Wednesday, September 28, 2016

Shades of meaning

My wife and I had a brief conversation recently about one of her feet. I described it as a "sore foot." She corrected me, saying it was an "aching foot."

I have before me an old book called The Synonym Finder, a handier version of Roget's Thesaurus. I had this book on my desk for much of my career, and I continue to consult it on occasion. A synonym is, by definition, a word that means the same thing as another word. Yet as the exchange with my wife illustrated, synonyms aren't always synonymous. Different words, however close they may be in meaning, often mean slightly different things to different people in different situations.

The word sore may have suggested a more severe pain than my wife was experiencing, so she favored aching as the better choice. Or it may have suggested a less severe pain or an external pain rather than an internal pain or some other shade of meaning. I just know that one word correctly described how her foot felt, and the other didn't.

Here are some other synonyms for sore listed in The Synonym Finder: painful, tender, sensitive, raw, smarting, stinging, burning, inflamed, irritated, achy and hurting. You may have used each of these terms to describe a pain, but chances are you have never used all of them to describe the same pain. A stinging pain is quite different from a sensitive pain, which is not the same as an achy pain.

Or take the word stop. Suggested synonyms include pause, desist, cease, halt and quit. Yet each of these words suggests something a little different. A pause, for example, sounds temporary, while quit seems permanent. Words like desist, cease and halt sound more intimidating. The phrase cease and desist implies the two words don't mean the same thing. A border guard might say halt, but the rest of us don't use it much. We probably would be confused if an octagonal sign used any word other than STOP.

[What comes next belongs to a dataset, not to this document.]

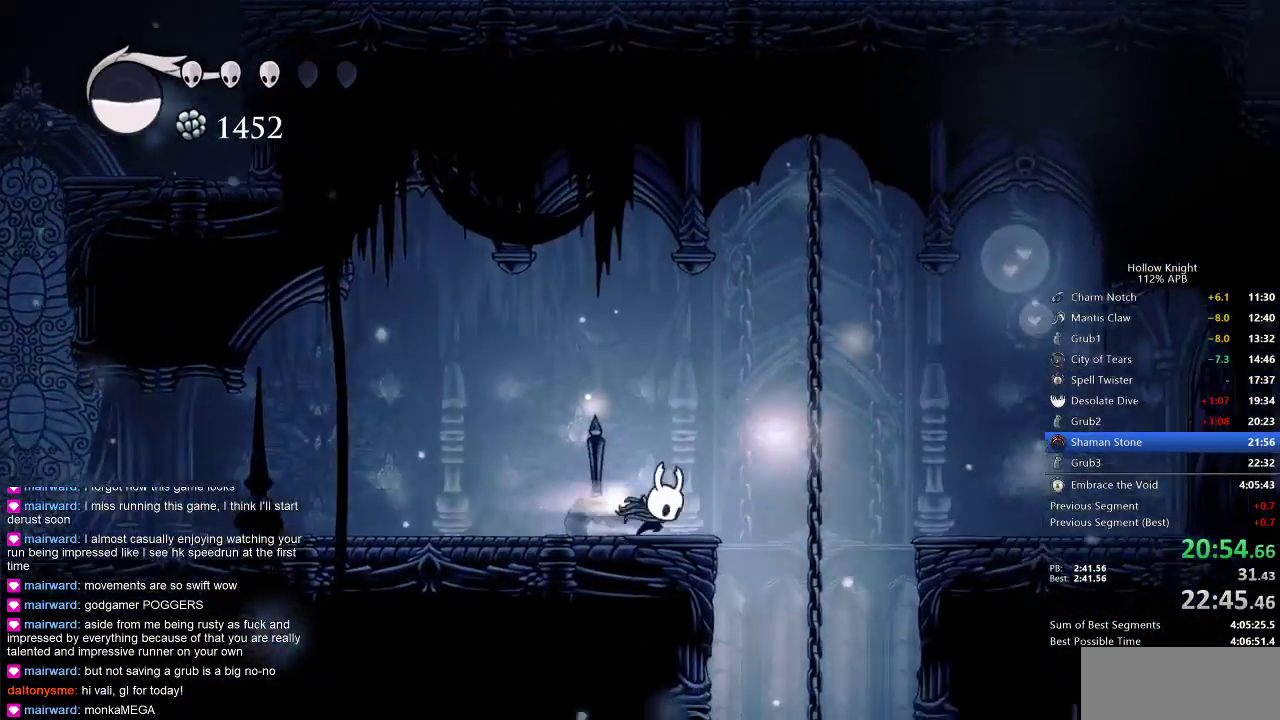
{"keys": [], "events": [[67, "dash", "down"], [183, "dash", "up"], [250, "right", "up"]]}
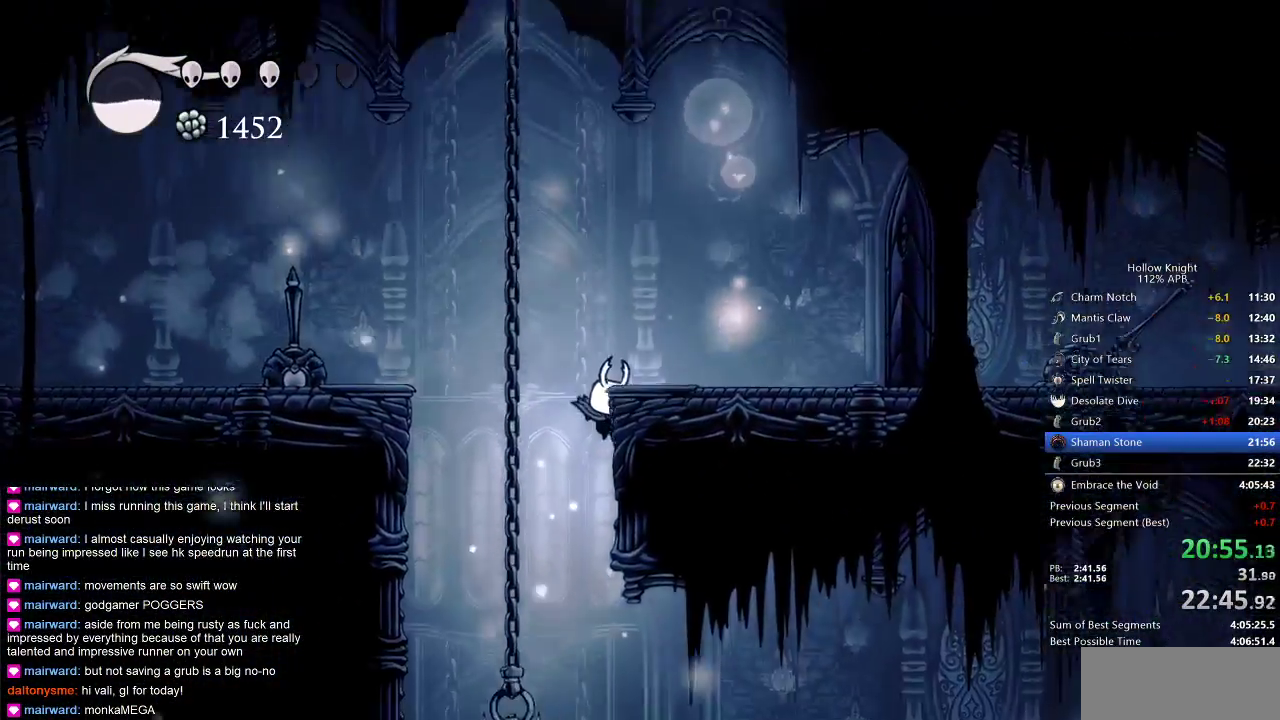
{"keys": ["right"], "events": [[283, "right", "down"], [350, "dash", "down"], [450, "dash", "up"]]}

The English language has so many words that mean almost the same thing because it has adopted words from so many different sources: Anglo-Saxon, Norse, French, Latin and Greek, to name the main ones. Other languages may be purer, in the sense of being less influenced by other languages, and that can make finding the right word so much easier. There just are not as many options. English vocabulary, however, allows any number of nuanced meanings so that we can say we have a sore foot or an aching foot and
not necessarily mean the same thing.